### Source material
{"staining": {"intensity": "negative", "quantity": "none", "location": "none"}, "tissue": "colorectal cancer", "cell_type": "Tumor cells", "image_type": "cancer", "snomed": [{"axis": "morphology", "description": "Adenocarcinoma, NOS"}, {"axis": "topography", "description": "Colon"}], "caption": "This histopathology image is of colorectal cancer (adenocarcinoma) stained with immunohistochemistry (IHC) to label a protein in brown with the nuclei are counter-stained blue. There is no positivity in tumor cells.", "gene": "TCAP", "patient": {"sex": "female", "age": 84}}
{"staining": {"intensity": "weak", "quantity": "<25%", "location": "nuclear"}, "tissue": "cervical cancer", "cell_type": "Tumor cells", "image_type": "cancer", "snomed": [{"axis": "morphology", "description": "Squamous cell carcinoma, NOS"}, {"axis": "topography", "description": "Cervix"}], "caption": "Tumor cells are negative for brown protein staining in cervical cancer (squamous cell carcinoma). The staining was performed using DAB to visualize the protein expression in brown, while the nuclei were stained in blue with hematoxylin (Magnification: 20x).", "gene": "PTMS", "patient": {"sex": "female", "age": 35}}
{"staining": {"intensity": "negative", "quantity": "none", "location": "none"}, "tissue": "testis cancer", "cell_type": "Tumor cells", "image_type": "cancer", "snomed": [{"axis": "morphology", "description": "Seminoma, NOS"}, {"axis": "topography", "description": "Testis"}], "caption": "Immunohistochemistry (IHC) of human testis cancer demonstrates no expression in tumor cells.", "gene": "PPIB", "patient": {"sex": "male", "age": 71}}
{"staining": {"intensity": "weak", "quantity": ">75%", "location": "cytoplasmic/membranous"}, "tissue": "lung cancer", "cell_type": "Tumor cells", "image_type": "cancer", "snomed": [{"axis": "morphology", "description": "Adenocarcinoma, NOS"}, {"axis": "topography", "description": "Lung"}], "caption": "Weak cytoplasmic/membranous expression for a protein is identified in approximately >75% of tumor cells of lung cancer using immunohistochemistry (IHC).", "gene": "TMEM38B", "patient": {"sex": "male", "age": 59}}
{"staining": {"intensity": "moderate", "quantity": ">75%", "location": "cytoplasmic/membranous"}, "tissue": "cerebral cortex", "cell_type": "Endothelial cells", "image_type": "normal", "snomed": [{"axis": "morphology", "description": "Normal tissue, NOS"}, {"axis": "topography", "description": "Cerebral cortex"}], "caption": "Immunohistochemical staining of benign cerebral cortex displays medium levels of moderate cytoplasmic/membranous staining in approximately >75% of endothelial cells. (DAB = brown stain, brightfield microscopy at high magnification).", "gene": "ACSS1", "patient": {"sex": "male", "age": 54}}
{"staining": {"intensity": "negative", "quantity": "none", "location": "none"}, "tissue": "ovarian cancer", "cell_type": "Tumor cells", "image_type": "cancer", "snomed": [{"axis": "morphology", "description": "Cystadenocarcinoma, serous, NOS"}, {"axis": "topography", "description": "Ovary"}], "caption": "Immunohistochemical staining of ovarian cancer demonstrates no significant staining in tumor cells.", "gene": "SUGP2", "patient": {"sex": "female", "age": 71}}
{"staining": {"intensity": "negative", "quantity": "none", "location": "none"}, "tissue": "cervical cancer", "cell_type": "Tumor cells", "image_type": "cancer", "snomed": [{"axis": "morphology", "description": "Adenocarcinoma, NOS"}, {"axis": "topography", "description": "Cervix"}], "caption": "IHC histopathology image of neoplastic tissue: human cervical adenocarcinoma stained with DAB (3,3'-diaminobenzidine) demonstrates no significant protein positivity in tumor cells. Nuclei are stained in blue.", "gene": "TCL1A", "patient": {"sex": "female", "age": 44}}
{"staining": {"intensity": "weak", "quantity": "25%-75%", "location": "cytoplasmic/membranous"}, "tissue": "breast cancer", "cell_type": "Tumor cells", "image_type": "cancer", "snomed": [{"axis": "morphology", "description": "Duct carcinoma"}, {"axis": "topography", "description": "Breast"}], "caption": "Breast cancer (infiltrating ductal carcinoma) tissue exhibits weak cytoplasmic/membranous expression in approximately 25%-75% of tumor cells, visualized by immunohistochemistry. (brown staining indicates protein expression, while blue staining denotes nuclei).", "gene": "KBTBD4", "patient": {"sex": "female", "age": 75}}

### Work to complete
An exact copy of all the records above is the required answer.

### Solution to this problem
{"staining": {"intensity": "negative", "quantity": "none", "location": "none"}, "tissue": "colorectal cancer", "cell_type": "Tumor cells", "image_type": "cancer", "snomed": [{"axis": "morphology", "description": "Adenocarcinoma, NOS"}, {"axis": "topography", "description": "Colon"}], "caption": "This histopathology image is of colorectal cancer (adenocarcinoma) stained with immunohistochemistry (IHC) to label a protein in brown with the nuclei are counter-stained blue. There is no positivity in tumor cells.", "gene": "TCAP", "patient": {"sex": "female", "age": 84}}
{"staining": {"intensity": "weak", "quantity": "<25%", "location": "nuclear"}, "tissue": "cervical cancer", "cell_type": "Tumor cells", "image_type": "cancer", "snomed": [{"axis": "morphology", "description": "Squamous cell carcinoma, NOS"}, {"axis": "topography", "description": "Cervix"}], "caption": "Tumor cells are negative for brown protein staining in cervical cancer (squamous cell carcinoma). The staining was performed using DAB to visualize the protein expression in brown, while the nuclei were stained in blue with hematoxylin (Magnification: 20x).", "gene": "PTMS", "patient": {"sex": "female", "age": 35}}
{"staining": {"intensity": "negative", "quantity": "none", "location": "none"}, "tissue": "testis cancer", "cell_type": "Tumor cells", "image_type": "cancer", "snomed": [{"axis": "morphology", "description": "Seminoma, NOS"}, {"axis": "topography", "description": "Testis"}], "caption": "Immunohistochemistry (IHC) of human testis cancer demonstrates no expression in tumor cells.", "gene": "PPIB", "patient": {"sex": "male", "age": 71}}
{"staining": {"intensity": "weak", "quantity": ">75%", "location": "cytoplasmic/membranous"}, "tissue": "lung cancer", "cell_type": "Tumor cells", "image_type": "cancer", "snomed": [{"axis": "morphology", "description": "Adenocarcinoma, NOS"}, {"axis": "topography", "description": "Lung"}], "caption": "Weak cytoplasmic/membranous expression for a protein is identified in approximately >75% of tumor cells of lung cancer using immunohistochemistry (IHC).", "gene": "TMEM38B", "patient": {"sex": "male", "age": 59}}
{"staining": {"intensity": "moderate", "quantity": ">75%", "location": "cytoplasmic/membranous"}, "tissue": "cerebral cortex", "cell_type": "Endothelial cells", "image_type": "normal", "snomed": [{"axis": "morphology", "description": "Normal tissue, NOS"}, {"axis": "topography", "description": "Cerebral cortex"}], "caption": "Immunohistochemical staining of benign cerebral cortex displays medium levels of moderate cytoplasmic/membranous staining in approximately >75% of endothelial cells. (DAB = brown stain, brightfield microscopy at high magnification).", "gene": "ACSS1", "patient": {"sex": "male", "age": 54}}
{"staining": {"intensity": "negative", "quantity": "none", "location": "none"}, "tissue": "ovarian cancer", "cell_type": "Tumor cells", "image_type": "cancer", "snomed": [{"axis": "morphology", "description": "Cystadenocarcinoma, serous, NOS"}, {"axis": "topography", "description": "Ovary"}], "caption": "Immunohistochemical staining of ovarian cancer demonstrates no significant staining in tumor cells.", "gene": "SUGP2", "patient": {"sex": "female", "age": 71}}
{"staining": {"intensity": "negative", "quantity": "none", "location": "none"}, "tissue": "cervical cancer", "cell_type": "Tumor cells", "image_type": "cancer", "snomed": [{"axis": "morphology", "description": "Adenocarcinoma, NOS"}, {"axis": "topography", "description": "Cervix"}], "caption": "IHC histopathology image of neoplastic tissue: human cervical adenocarcinoma stained with DAB (3,3'-diaminobenzidine) demonstrates no significant protein positivity in tumor cells. Nuclei are stained in blue.", "gene": "TCL1A", "patient": {"sex": "female", "age": 44}}
{"staining": {"intensity": "weak", "quantity": "25%-75%", "location": "cytoplasmic/membranous"}, "tissue": "breast cancer", "cell_type": "Tumor cells", "image_type": "cancer", "snomed": [{"axis": "morphology", "description": "Duct carcinoma"}, {"axis": "topography", "description": "Breast"}], "caption": "Breast cancer (infiltrating ductal carcinoma) tissue exhibits weak cytoplasmic/membranous expression in approximately 25%-75% of tumor cells, visualized by immunohistochemistry. (brown staining indicates protein expression, while blue staining denotes nuclei).", "gene": "KBTBD4", "patient": {"sex": "female", "age": 75}}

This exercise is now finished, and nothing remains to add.